Greg Smith took over the family farm in 2006, about 30 years after his dad started the ranch. Since then, he has grown the cattle and horse ranch into an agritourism business that offers trail rides and UTV tours, and serves as an event space and horse boarding facility.
It also became the new site for a reforestation initiative through a partnership with the Hawaiian Legacy Reforestation Initiative, which brings in customers and employees of hotels like the Alohilani Resort and The Kahala to plant trees on the property.

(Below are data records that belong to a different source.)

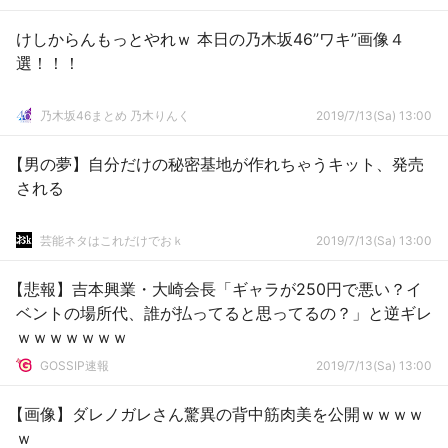
けしからんもっとやれｗ 本日の乃木坂46”ワキ”画像４
選！！！
乃木坂46まとめ 乃木りんく
2019/7/13(Sa) 13:00
【男の夢】自分だけの秘密基地が作れちゃうキット、発売
される
芸能ネタはこれだけでおｋ
2019/7/13(Sa) 13:00
【悲報】吉本興業・大崎会長「ギャラが250円で悪い？イ
ベントの場所代、誰が払ってると思ってるの？」と逆ギレ
ｗｗｗｗｗｗｗ
GOSSIP速報
2019/7/13(Sa) 13:00
【画像】ダレノガレさん驚異の背中筋肉美を公開ｗｗｗｗ
ｗ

“We expanded our tours to incorporate the tree planting, which is really neat because it isn’t just pure recreation, it gives people a purpose,” Smith said. “It has also brought in more high-end customers, which is interesting.”
Smith’s wife, Kyndra, manages the operation and its 12 employees, while he maintains a job with the U.S. Fish and Wildlife Service.
“I have kind of always had conservation on my mind, which ties into this new reforestation initiative,” Smith said, who works on the ranch when he gets back from his day job around 4 p.m.
How has the ranch changed over the years?
My dad started it as a hobby in 1973, but it developed into a business raising cattle and horses. The property used to be a sugar cane plantation, and when it closed down and Campbell gave the land away, my dad started leasing the property and turned it into a pasture. For a while in the ’80s we offered commercial trail rides, but insurance costs got to be too crazy. We started them up again in 2005/2006, and we now offer those tours with the reforestation initiative. We also added UTV tours with the tree planting over the summer, which we hope will expand and grow. We have always raised cattle and horses, and we do horse boarding as well. We have 50 horses, and we board 50 horses. We have about 100 cows right now, and we do a small grass-fed beef program where we send out an email saying what is available, and people from the area, mostly locals, come buy it. We have had a lot of restaurants ask us for the beef, but we wouldn’t be able to do it with the amount of land and cattle we have. We also raise goats and sheep for the petting zoo, which is a popular attraction for birthdays and events here.
How has the reforestation initiative affected the business?
It caused us to add more tours, and streamline our business to be able to accommodate the trees, which will ultimately take up about 500 acres. It will be done in three phases, and we are still in the first phase which is about 80 acres. The Kahala Hotel was one of the first ones to do this, where they sell trees to customers and they can come out here and plant a tree and track it online. [Hawaiian Legacy Reforestation Director] Jeff Dunster is always looking for more hotels and organizations to partner with, and he is always bringing new people out here to plant trees. We are looking forward to growing that partnership, and we are expanding the horseback rides and UTV rides, which are nice because not everyone can ride a horse, so it opens up our markets to those who want to tour the ranch and plant a tree.
How have revenues changed in the past 10 years?
We have definitely grown revenues, mainly from expanding our trail ride business. When we first started we had maybe 12 horses, and now we have 50. But just like any business, our cost of operations have also increased. Our land lease has gone up just about every year; the feed cost for horses is crazy in Hawaii because of shipping; and there are labor costs as well. So while we have increased revenues we have also increased our expenses, so it may be two steps forward one step back. Our main thing has been to stay out of debt, which made us more safe in some areas where we aren’t owing any money, but it also makes things take longer because we don’t have a lot of cash to make big investments. We have just operated with the equity we have.
What is the biggest part of your business?
Definitely the trail rides, they are our bread and butter. Our one-and-a-half-hour ride is our most popular, but we also have an hour ride, a lunch ride and a dinner sunset ride. We have partnered with Pounders Restaurant at the Polynesian Cultural Center for the food, which has been a huge hit.